Colorado sits atop the Pac-12 South standings at 6-2 on the season, and they should be favorites in the remainder of their games.
The Buffs have proven they can score, and they've proven they can play high-level defense, and while Colorado isn't going to be a playoff team — their loss at Michigan proved that — the Buffs could well be looking down the pipe at a 10-win season and a berth in the Pac-12 title game.
That kind of season might result in roses.
The Buffs have never played in the Rose Bowl Game, but if they remain on course, they should be playing in Pasadena on New Year's Day, especially if they play an undefeated Washington in the Pac-12 title game.
Win the conference, and Colorado is automatically in the Rose Bowl — lose to an undefeated Washington and they should still get in (as the Huskies would go to the College Football Playoff.)

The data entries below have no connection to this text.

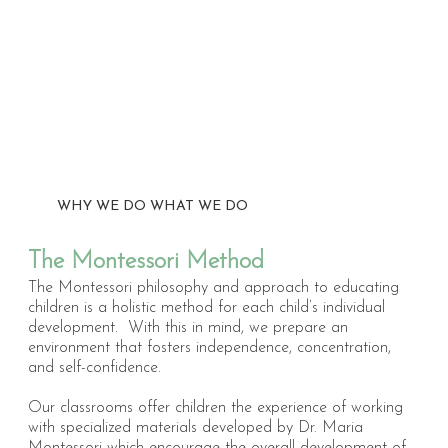
WHY WE DO WHAT WE DO
The Montessori Method
T
he Montessori philosophy and approach to educating
children is a holistic method for each child’s individual
development. With this in mind, we prepare an
environment that fosters independence, concentration,
and self-confidence.
Our classrooms offer children the experience of working
with specialized materials developed by Dr. Maria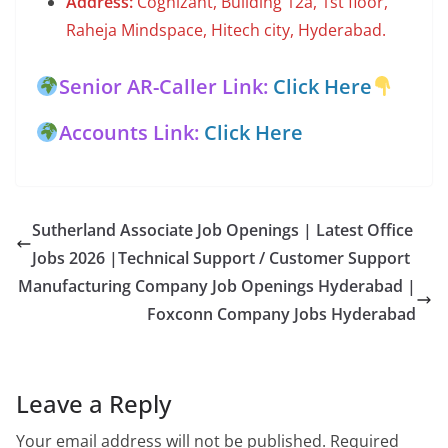
Address:
Cognizant, Building 12a, 1st floor,
Raheja Mindspace, Hitech city, Hyderabad.
Senior AR-Caller Link:
Click Here
Accounts Link:
Click Here
Sutherland Associate Job Openings | Latest Office
Jobs 2026 |Technical Support / Customer Support
Manufacturing Company Job Openings Hyderabad |
Foxconn Company Jobs Hyderabad
Leave a Reply
Your email address will not be published.
Required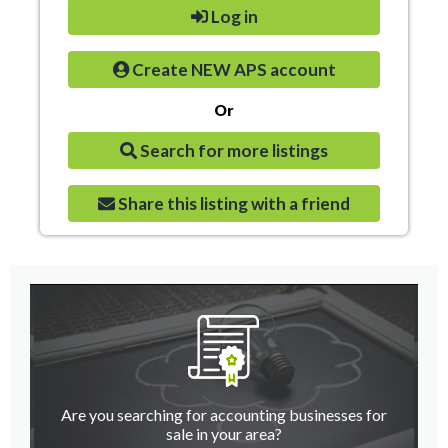
Log in
Create NEW APS account
Or
Search for more listings
Share this listing with a friend
Are you searching for accounting businesses for
sale in your area?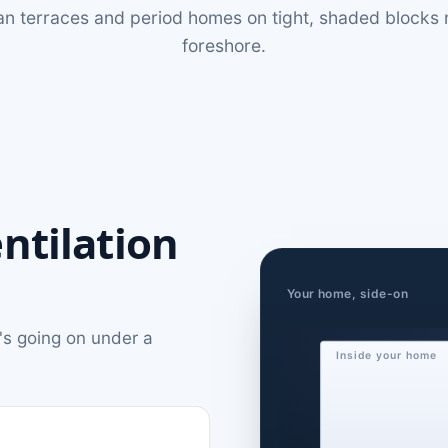
an terraces and period homes on tight, shaded blocks 
foreshore.
ntilation
Your home, side-on
's going on under a
Inside your home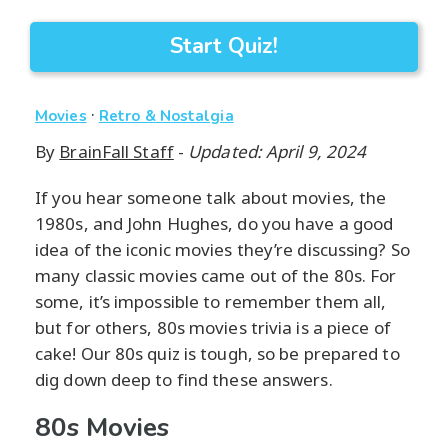
Start Quiz!
·
Movies
Retro & Nostalgia
By
BrainFall Staff
-
Updated: April 9, 2024
If you hear someone talk about movies, the
1980s, and John Hughes, do you have a good
idea of the iconic movies they’re discussing? So
many classic movies came out of the 80s. For
some, it’s impossible to remember them all,
but for others, 80s movies trivia is a piece of
cake! Our 80s quiz is tough, so be prepared to
dig down deep to find these answers.
80s Movies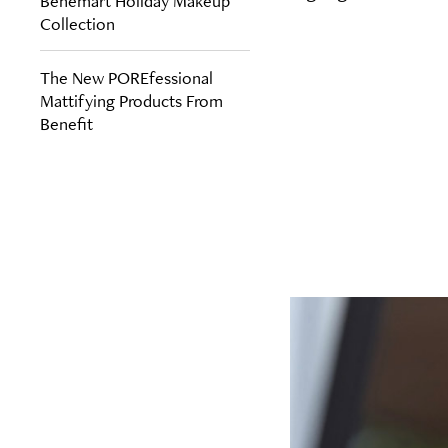
Benemart Holiday Makeup
Collection
The New POREfessional
Mattifying Products From
Benefit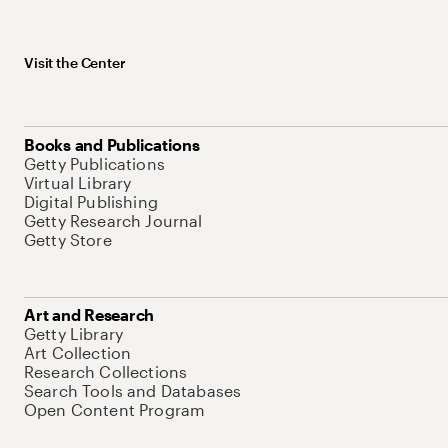
Visit the Center
Books and Publications
Getty Publications
Virtual Library
Digital Publishing
Getty Research Journal
Getty Store
Art and Research
Getty Library
Art Collection
Research Collections
Search Tools and Databases
Open Content Program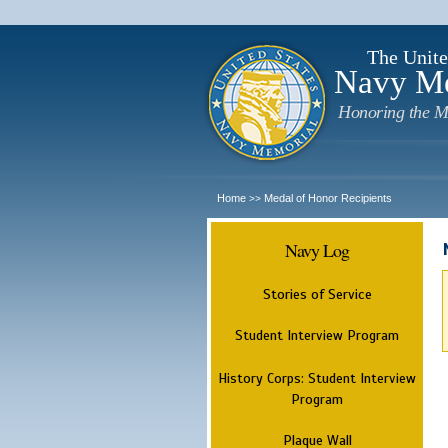
The Unite
Navy M
Honoring the M
Home
Medal of Honor Recipients
>>
Navy Log
Stories of Service
Student Interview Program
History Corps: Student Interview
Program
Plaque Wall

Heading into the season, MacIntyre was on the hot seat, and it was fair. The Buffs were 4-8, 2-10 and 4-9 in his first three years in Boulder, having won only two Pac-12 games. But MacIntyre made some changes to the coaching staff — most notably bringing in former USF coach Jim Leavitt as defensive coordinator — and trusted his recruits would make a big leap in year four of the program.
The patience paid off, just as it did for MacIntyre in his previous job, at San Jose State, where he took over a 2-10 program and turned it into a 10-2, Top-25 team in three years.
In college football, patience is a rare commodity, but it's already paid off in Boulder.